→ Supplied records:
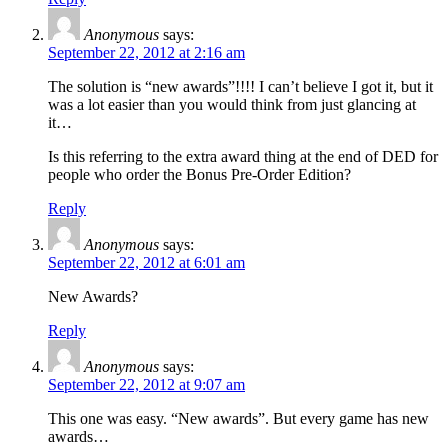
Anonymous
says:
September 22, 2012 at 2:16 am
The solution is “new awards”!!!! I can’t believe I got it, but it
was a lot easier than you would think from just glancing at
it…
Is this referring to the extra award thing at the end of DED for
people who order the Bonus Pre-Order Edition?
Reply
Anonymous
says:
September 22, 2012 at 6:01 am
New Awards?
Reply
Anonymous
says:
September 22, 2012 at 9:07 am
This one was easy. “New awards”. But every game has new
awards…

* * *

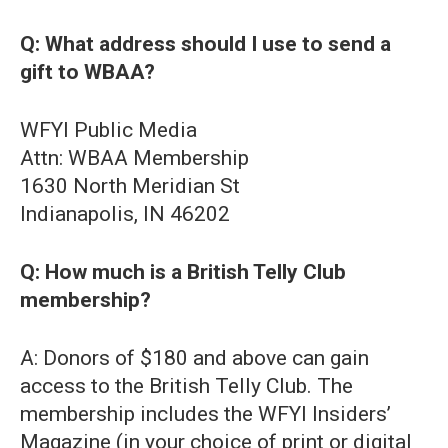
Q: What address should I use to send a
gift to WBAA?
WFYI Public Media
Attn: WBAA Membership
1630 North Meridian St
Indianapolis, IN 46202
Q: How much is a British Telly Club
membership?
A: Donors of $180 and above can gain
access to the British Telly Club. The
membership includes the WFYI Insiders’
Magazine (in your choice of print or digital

→ Work required: Take exactly the lines from the one containing "WFYI Public Media" through the one containing "Magazine (in your choice of print or digital" in the data above, and output them with nothing added.

→ Exercise solution:
WFYI Public Media
Attn: WBAA Membership
1630 North Meridian St
Indianapolis, IN 46202
Q: How much is a British Telly Club
membership?
A: Donors of $180 and above can gain
access to the British Telly Club. The
membership includes the WFYI Insiders’
Magazine (in your choice of print or digital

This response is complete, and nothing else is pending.